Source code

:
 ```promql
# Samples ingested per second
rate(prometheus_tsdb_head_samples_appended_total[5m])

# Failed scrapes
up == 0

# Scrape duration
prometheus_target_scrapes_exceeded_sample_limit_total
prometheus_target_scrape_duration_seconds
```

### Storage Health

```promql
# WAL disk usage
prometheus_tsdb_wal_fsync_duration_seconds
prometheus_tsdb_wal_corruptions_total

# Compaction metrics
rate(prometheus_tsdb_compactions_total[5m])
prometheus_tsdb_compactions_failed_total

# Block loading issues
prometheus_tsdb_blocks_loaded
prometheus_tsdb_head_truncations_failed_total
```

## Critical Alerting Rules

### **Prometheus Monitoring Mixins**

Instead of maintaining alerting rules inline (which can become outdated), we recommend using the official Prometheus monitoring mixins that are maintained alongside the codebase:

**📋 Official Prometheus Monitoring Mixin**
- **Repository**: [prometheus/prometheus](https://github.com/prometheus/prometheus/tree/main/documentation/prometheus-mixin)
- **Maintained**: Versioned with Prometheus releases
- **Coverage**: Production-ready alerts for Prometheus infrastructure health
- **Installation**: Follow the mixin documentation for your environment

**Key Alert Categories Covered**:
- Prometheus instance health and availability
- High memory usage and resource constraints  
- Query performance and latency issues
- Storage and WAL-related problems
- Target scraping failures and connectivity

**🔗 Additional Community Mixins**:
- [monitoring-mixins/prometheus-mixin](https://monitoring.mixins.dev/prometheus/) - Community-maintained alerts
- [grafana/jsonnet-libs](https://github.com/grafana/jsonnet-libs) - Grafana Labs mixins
----
TASK TO CARRY OUT: Starting at the line that contains "- Community-maintained alerts", repeat each line exactly through the last one in the listing. Include both of those lines and nothing more.

COMPLETED EXERCISE:
- [monitoring-mixins/prometheus-mixin](https://monitoring.mixins.dev/prometheus/) - Community-maintained alerts
- [grafana/jsonnet-libs](https://github.com/grafana/jsonnet-libs) - Grafana Labs mixins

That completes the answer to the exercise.